Embodiments may enable conversion of the execution environment
between a non-secure domain and a secure domain using hardware,
irrespective of the type of processor and/or the type of operating
system. More particularly, e.g., when a call to a secure code is
sensed, an execution environment of an application may be converted
to a secure domain so that the secure code may be executed in the
safe secure domain, e.g., a separate, more secure domain for
executing the secure code.
[0053] The non-secure domain may correspond to an environment where
an application not including security-related data may be executed.
Referring to FIG. 1, the processor 10 while not executing a secure
code and the non-secure master 30 may not access the secure domain.
When the processor 10 is not executing a secure code, the processor
10 may access the non-secure area 50 and may be prohibited from
accessing the secure area 40. More particularly, when the processor
10 is not executing a secure code, the processor 10 and the
non-secure master 30 may be prohibited from accessing the secure
area 40.
[0054] The secure domain may correspond to a domain where an
application including security-related data may be executed.
Referring to FIG. 1, the secure master 20 and the processor 10
while executing a secure code may access both the secure area 40
and the non-secure area 50 via the main bus. The secure master 20
and the processor 10 while executing a secure code may access the
secure area 40 and the non-secure area 50 without any
limitations.
[0055] The secure area 40 and the non-secure area 50 may be slave
areas where a physical address may be separated, respectively,
according to whether security-related data is contained. The secure
area 40 and the non-secure area 50 may include storage devices that
may store various data, e.g., a random access memory (RAM), a read
only memory (ROM), a flash memory (FM), and an electrically
erasable and programmable read only memory (EEPROM), or a magnetic
recording device (e.g., HDD).
[0056] FIG. 2 illustrates an exemplary embodiment of a block
diagram of a secure domain providing apparatus.
[0057] Referring to FIG. 2, the secure domain providing apparatus
may include a processor 110, a secure monitor 115, an instruction
bypass ROM 125, an address decoder 135 and an access restrictor 145
(slave fire-wall (FW)).
[0058] The secure domain providing apparatus may turn on/off a
secure bit SB according to interactive operations of the processor
110, the secure monitor 115, and the instruction bypass ROM 125,
and may thereby determine an execution environment to be a secure
domain or a non-secure domain.
[0059] The processor 110 may include a calculation unit that
executes various applications.

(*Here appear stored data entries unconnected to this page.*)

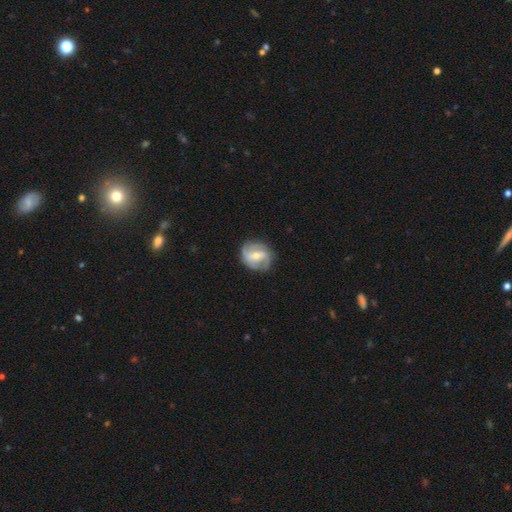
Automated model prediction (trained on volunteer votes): smooth-or-featured: featured or disk: 73% | smooth: 22% | star or artifact: 6%
  disk-edge-on: no: 97% | yes: 3%
    bar: weak: 46% | strong: 30% | no: 25%
    has-spiral-arms: yes: 86% | no: 14%
      spiral-winding: tight: 42% | medium: 41% | loose: 17%
      spiral-arm-count: 2: 57% | can't tell: 19% | 3: 14% | 1: 4% | 4: 3% | more than 4: 2%
    bulge-size: moderate: 53% | small: 43% | large: 2% | none: 1% | dominant: 1%
  merging: none: 76% | minor disturbance: 17% | major disturbance: 6% | merger: 1%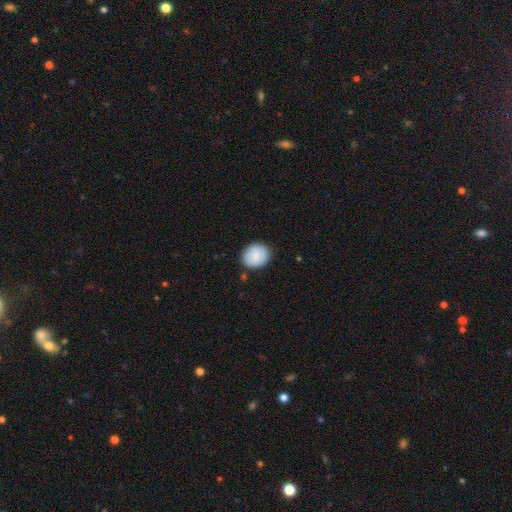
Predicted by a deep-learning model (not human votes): Smooth or featured?
  - smooth: 81% *
  - featured or disk: 13%
  - star or artifact: 7%
How rounded?
  - round: 63% *
  - in between: 36%
  - cigar-shaped: 1%
Merging?
  - none: 83% *
  - minor disturbance: 13%
  - major disturbance: 3%
  - merger: 2%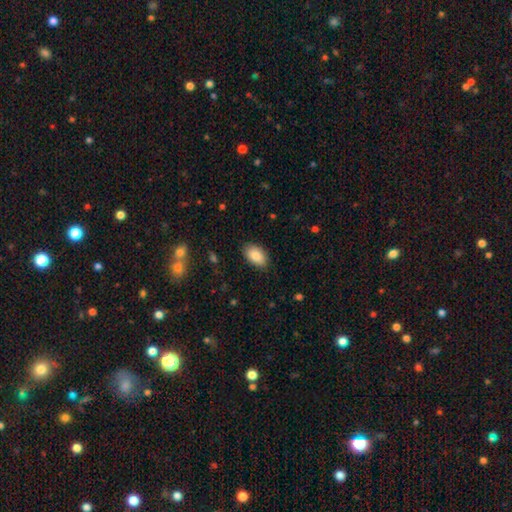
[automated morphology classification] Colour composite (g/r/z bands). It shows a smooth galaxy with no disk features (87%) that is in between round and cigar-shaped (93%). Merging: none (86%).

More particularly, the processor 110
may execute various applications for performing software
instructions, executing a secure code including security-related
data in the secure domain, executing a non-secure code without
security-related data in the non-secure domain, etc.

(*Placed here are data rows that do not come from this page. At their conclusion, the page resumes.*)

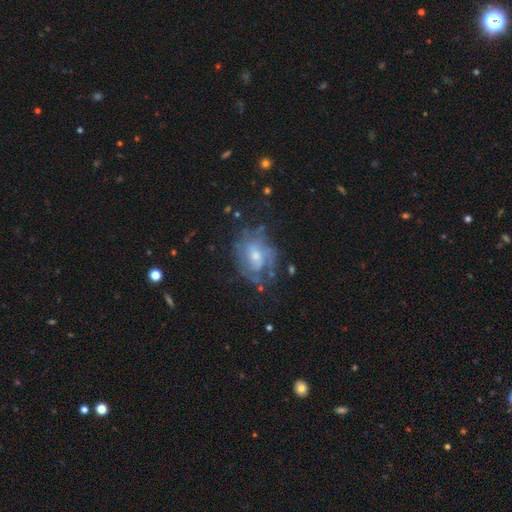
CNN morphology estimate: smooth-or-featured: featured or disk: 68% | smooth: 21% | star or artifact: 10%
  disk-edge-on: no: 96% | yes: 4%
    bar: no: 54% | weak: 39% | strong: 7%
    has-spiral-arms: yes: 74% | no: 26%
    bulge-size: moderate: 49% | small: 40% | large: 5% | none: 4% | dominant: 1%
  merging: none: 59% | minor disturbance: 23% | major disturbance: 16% | merger: 2%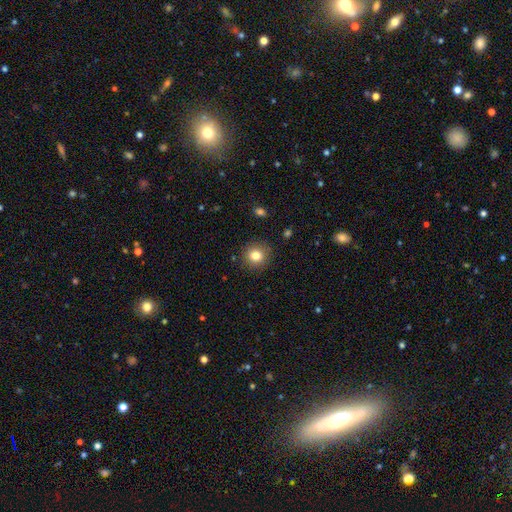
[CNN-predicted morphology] Smooth or featured? smooth (82%)
How rounded? round (89%)
Merging? none (89%)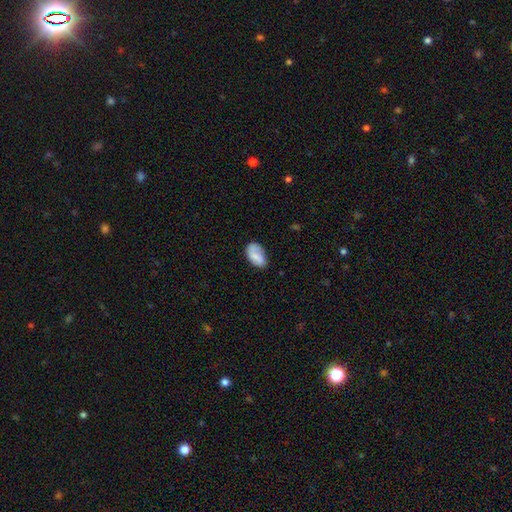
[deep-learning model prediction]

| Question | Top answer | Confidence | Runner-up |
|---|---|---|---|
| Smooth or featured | smooth | 71% | featured or disk (22%) |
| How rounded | in between | 92% | round (6%) |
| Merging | none | 62% | minor disturbance (27%) |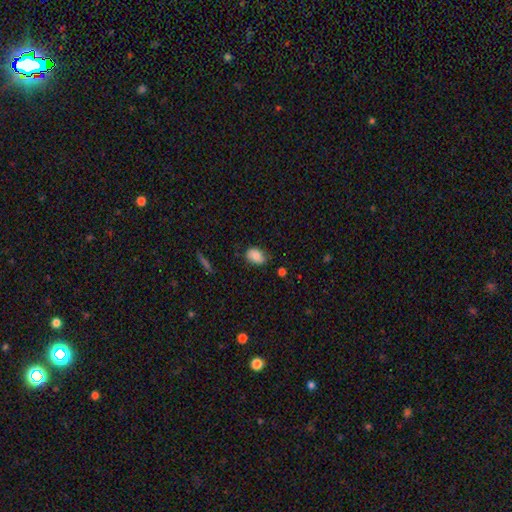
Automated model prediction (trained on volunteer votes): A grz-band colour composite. It shows a smooth galaxy with no disk features (83%) that is in between round and cigar-shaped (81%). Merging: none (72%).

[0060] The secure monitor 115 may monitor the instruction that the
processor 110 executes and may turn on/off a secure bit SB to
convert an execution environment between a non-secure domain and a
secure domain. The secure domain may correspond to an environment
where the secure bit SB is turned on, and the non-secure domain may
correspond to an environment where the secure bit SB is turned
off.
[0061] The instruction bypass ROM 125 may be a ROM corresponding to
a storage area from which the processor 110 may fetch instructions
generated by the secure monitor 115. More particularly, e.g., the
instruction bypass ROM 125 may be a hardwired ROM that does not
rely on a program. The instructions generated by the secure monitor
115 may be stored in the instruction bypass ROM 125. The processor
110 may fetch instructions stored in the instruction bypass ROM 125
and may execute the fetched instructions.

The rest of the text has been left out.